Josh Nichols: Thanks. And then just one follow-up for me. I’m kind of curious, you’ve been seeing good ARR growth across both the segments now. Any context? I’m just curious what you’re looking for in terms of attach rates, where they are today for what used to be one-time revenue, and if you were to kind of compare that and how that’s changed over the last year or two overall.
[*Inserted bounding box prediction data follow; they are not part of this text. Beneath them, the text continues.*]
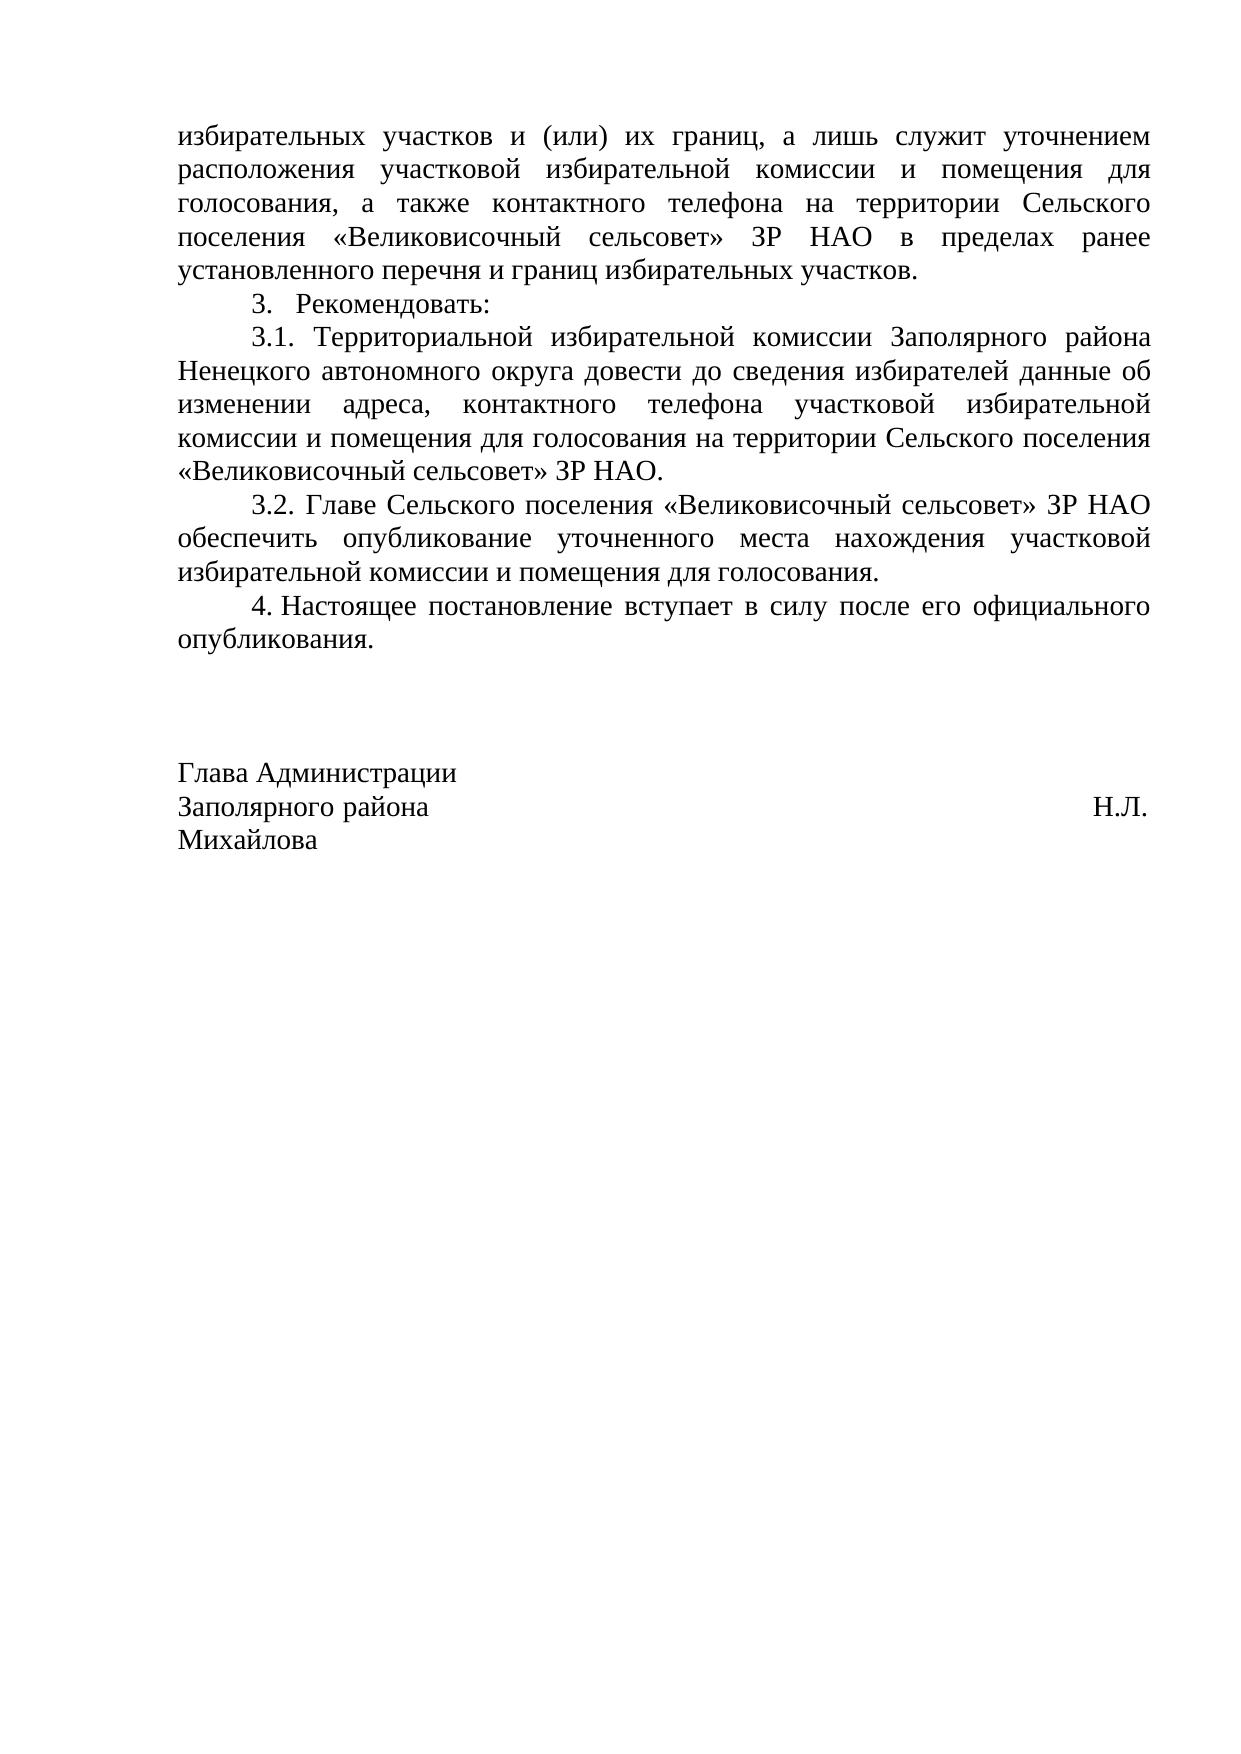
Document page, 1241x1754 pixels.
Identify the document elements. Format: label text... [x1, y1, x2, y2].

list Главе Сельского поселения «Великовисочный сельсовет» ЗР НАО обеспечить опубликование уточненного места нахождения участковой избирательной комиссии и помещения для голосования. [177, 487, 1152, 588]
list Рекомендовать: [177, 286, 1152, 319]
list Настоящее постановление вступает в силу после его официального опубликования. [177, 588, 1152, 655]
list Территориальной избирательной комиссии Заполярного района Ненецкого автономного округа довести до сведения избирателей данные об изменении адреса, контактного телефона участковой избирательной комиссии и помещения для голосования на территории Сельского поселения «Великовисочный сельсовет» ЗР НАО. [177, 319, 1152, 487]
text Заполярного района Н.Л. Михайлова [177, 789, 1152, 856]
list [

Ron Konezny: Yes, I mean, we’re seeing a nice uptick after a lot of years of hard work, both on the, I think, the customer and product-facing side, and quite frankly, as much on the back office side. We’re starting to see the beginnings of the strategy playing out. We’re having over 50% of attach rates on our key products. We’re trending towards much higher than that in certain segments within our cellular router group, for example. So we’re very optimistic that we’re going to see a continued increase in attach rates. We have a new leader in Opengear. There’s a set of solution packages that are being worked on inside of that business that we think that will increase the take rates there as well of solutions. So we’re very optimistic we can continue this momentum.
Josh Nichols: I appreciate it. Thanks, guys.
Ron Konezny: Thanks.
Operator: Thank you. At this time, I would now like to turn the conference back over to Ron Konezny for closing remarks.
Ron Konezny: We plan on attending ROTH’s 37th Annual Conference for Growth Companies in Data Point, California, on March 17th. We appreciate you joining Digi’s earning call and for your continued support. Thank you to our customers, distributors, suppliers, and to our exceptional Digi team. Have a great day.
Operator: This concludes today’s conference call. Thank you for participating. You may now disconnect.